Highly committed to teaching and outreach, the CSQ have held teaching duties at Austin Chamber Music Festival (Texas), San Diego State University (California), McGill University (Québec), QuartetFest at Wilfrid Laurier University (Ontario), Summer String Academy at Indiana University and were recent Quartet Fellows at the Glenn Gould School of the Royal Conservatory of Music in Toronto. They have presented educational programs for elementary and high schools across Canada, the USA, Italy, and France. They CSQ actively seek to develop new audiences and their presentations have taken them to venues as varied as the Monarch School for Homeless Youth (San Diego) and the SLAC National Accelerator Laboratory (Stanford). In 2013, the St. Lawrence String Quartet, Stanford’s Grammy-nominated resident ensemble, awarded the Cecilia String Quartet its 2013 John Lad Prize.  Presented in collaboration with Stanford Live and Vancouver's Music on Main series, the award includes invitations from both organizations to perform during the 2014-15 season.

The quartet enjoys developing innovative programming. In 2009 they created BLiM (Breathing Life into Music), a month-long residency in France in collaboration with ProQuartet and the Centres culturels de rencontre (Cultural Centres – Historic Monuments) association in France and Europe (ACCR). In 2010, they collaborated with the Afiara String Quartet in premièring and recording compositions by eight composers of the Common Sense Composers Collective at The Banff Centre. In 2011, they collaborated with actor and director Alon Nashman in the multimedia production The Snow Queen.
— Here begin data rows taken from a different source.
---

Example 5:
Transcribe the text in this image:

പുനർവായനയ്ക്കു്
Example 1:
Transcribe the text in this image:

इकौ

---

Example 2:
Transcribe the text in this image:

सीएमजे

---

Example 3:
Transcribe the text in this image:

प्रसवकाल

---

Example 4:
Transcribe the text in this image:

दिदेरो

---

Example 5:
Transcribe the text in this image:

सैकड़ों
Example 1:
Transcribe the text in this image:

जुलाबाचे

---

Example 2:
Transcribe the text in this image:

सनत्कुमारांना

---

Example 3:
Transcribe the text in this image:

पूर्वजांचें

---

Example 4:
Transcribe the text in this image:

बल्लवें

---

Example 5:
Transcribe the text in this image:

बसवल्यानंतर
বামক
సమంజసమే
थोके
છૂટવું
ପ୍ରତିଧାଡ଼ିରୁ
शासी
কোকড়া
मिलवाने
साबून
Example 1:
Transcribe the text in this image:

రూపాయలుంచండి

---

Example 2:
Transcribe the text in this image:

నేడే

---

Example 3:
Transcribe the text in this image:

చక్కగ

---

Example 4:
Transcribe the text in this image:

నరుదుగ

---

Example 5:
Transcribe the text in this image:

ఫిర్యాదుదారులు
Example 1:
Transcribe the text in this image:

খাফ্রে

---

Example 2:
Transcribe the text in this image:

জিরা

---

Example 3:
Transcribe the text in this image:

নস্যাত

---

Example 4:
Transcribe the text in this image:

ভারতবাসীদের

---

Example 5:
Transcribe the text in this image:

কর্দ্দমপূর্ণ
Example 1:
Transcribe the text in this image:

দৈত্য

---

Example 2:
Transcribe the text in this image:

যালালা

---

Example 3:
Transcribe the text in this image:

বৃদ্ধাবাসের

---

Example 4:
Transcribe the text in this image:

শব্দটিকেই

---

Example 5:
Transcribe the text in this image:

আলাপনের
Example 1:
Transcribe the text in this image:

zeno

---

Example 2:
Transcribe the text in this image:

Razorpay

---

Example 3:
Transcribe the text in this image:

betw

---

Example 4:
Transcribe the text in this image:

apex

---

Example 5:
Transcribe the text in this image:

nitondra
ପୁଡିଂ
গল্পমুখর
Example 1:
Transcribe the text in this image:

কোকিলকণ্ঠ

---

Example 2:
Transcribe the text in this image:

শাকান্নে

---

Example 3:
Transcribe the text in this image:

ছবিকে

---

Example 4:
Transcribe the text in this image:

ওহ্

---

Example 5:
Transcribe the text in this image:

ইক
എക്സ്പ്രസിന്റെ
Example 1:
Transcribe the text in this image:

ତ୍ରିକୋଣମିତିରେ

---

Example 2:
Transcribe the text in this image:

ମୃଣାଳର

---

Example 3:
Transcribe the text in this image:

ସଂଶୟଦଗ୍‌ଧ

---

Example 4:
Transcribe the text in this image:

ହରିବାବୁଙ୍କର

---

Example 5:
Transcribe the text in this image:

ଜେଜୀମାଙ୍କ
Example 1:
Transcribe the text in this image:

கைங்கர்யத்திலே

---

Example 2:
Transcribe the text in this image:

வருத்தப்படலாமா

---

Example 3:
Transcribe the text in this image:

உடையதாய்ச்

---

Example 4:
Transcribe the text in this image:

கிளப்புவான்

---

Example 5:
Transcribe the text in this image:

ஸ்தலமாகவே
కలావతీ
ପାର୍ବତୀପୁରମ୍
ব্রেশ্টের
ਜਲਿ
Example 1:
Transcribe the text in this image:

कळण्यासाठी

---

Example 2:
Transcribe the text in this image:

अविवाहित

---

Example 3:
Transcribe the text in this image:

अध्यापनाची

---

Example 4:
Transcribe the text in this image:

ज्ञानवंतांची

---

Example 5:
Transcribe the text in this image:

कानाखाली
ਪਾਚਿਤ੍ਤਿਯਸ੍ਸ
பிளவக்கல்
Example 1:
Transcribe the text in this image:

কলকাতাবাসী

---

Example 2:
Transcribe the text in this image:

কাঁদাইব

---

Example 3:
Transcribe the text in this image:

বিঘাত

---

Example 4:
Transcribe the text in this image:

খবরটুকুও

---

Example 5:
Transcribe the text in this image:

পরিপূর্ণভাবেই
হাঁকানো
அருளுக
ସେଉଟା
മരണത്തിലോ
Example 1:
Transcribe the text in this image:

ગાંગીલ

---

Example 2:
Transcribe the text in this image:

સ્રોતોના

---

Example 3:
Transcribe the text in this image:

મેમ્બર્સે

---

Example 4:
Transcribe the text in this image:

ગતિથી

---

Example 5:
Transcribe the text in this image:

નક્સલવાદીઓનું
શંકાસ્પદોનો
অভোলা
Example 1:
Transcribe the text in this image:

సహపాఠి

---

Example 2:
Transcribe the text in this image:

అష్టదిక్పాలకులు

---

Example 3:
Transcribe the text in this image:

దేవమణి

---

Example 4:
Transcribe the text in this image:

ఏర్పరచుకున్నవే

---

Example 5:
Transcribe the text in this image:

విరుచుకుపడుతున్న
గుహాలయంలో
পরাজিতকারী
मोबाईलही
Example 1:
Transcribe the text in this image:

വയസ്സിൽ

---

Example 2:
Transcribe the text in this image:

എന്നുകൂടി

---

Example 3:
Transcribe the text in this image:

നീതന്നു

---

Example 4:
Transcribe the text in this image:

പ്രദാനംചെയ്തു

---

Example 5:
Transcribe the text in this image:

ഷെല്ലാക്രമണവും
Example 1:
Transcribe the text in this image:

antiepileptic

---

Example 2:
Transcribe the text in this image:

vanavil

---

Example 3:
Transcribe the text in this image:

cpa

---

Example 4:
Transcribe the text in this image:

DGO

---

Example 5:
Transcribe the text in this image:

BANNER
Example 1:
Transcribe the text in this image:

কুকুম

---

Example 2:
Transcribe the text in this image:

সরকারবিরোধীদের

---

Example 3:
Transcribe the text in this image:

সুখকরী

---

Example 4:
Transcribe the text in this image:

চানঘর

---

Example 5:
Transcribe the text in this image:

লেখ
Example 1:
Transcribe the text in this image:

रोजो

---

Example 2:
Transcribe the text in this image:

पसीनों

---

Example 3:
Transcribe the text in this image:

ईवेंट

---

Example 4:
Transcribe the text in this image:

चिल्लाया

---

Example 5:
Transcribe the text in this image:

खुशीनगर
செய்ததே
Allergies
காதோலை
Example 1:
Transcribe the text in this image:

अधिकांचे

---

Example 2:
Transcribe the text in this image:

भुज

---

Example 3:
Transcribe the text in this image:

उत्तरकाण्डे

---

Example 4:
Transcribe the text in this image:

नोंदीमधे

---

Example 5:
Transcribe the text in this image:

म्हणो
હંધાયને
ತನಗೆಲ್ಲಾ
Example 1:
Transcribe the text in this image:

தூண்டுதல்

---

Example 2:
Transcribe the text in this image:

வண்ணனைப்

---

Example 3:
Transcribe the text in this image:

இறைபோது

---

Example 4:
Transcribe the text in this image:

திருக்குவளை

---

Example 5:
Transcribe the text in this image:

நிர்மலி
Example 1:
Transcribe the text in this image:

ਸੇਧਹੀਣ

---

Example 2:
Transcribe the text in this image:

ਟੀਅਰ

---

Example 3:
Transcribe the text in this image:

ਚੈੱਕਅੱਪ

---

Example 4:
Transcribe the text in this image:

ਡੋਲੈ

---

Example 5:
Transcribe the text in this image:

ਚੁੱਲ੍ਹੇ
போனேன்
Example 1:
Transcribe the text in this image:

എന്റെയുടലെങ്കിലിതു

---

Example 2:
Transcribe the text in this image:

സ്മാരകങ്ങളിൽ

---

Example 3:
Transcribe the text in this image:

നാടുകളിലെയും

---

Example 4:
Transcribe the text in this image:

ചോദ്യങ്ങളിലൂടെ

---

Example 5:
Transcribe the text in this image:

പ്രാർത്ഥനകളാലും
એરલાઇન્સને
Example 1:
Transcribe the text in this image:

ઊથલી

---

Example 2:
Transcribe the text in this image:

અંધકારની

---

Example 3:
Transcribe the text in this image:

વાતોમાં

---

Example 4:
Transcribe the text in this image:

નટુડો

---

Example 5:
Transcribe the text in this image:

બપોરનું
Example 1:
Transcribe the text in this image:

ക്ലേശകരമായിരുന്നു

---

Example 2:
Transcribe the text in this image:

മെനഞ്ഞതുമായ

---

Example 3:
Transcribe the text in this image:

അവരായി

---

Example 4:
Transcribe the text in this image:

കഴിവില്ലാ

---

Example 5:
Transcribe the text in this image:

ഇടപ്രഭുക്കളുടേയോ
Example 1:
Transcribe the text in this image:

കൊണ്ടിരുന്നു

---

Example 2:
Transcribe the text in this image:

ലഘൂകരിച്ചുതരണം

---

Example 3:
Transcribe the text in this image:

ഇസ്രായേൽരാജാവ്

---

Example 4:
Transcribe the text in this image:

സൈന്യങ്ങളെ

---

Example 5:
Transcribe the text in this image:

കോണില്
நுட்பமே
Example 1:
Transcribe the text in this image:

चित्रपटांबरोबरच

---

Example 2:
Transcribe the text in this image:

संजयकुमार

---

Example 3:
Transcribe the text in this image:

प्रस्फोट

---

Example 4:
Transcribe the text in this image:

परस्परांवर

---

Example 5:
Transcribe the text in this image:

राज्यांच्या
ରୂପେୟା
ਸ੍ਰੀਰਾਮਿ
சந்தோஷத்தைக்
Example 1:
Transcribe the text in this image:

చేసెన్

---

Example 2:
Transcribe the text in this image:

Future special projects include a collaboration with composer Ed Harsh and soprano Stacie Dunlop for the premier of a new work titled Down from Heaven. This work for string quartet and soprano, commissioned by ASCAP, is a response to Schoenberg’s String Quartet No. 2 Op. 10. It will be featured alongside the Schoenberg in a special program for the 2013-2014 season.

Min-Jeong Koh currently plays on the ca. 1767 Joannes Baptista Guadagnini violin on loan from the Canada Council for the Arts and an anonymous donor. Sarah Nematallah currently plays on the 1851 Jean Baptiste Vuillaume violin on loan from an anonymous donor. Rachel Desoer now performs on the 1929 Carlo Giuseppe Oddone cello on loan from the Canada Council for the Arts. The quartet would like to thank the anonymous donors and the Canada Council for the Arts for their generous support.

(May 2013. Please disgard any previopusly dated material.)



Press Highlights

Such music needs a first violinist of ‘generous’ sound, and this it had in the marvellous playing of Min-Jeong Koh. She, however, was well matched by her fellow players, and under their capable fingers the quartet soared and thrilled, filing the hall with the most exquisite sounds.
C
ALGARY HERALD (Canada)

[of the Haydn String Quartet in G minor, op. 20] … the balance between expressiveness and interplay was almost dauntingly perfect, and the beauty of the tone in the plaintive melodic magic of the slow movement was simply unbeatable.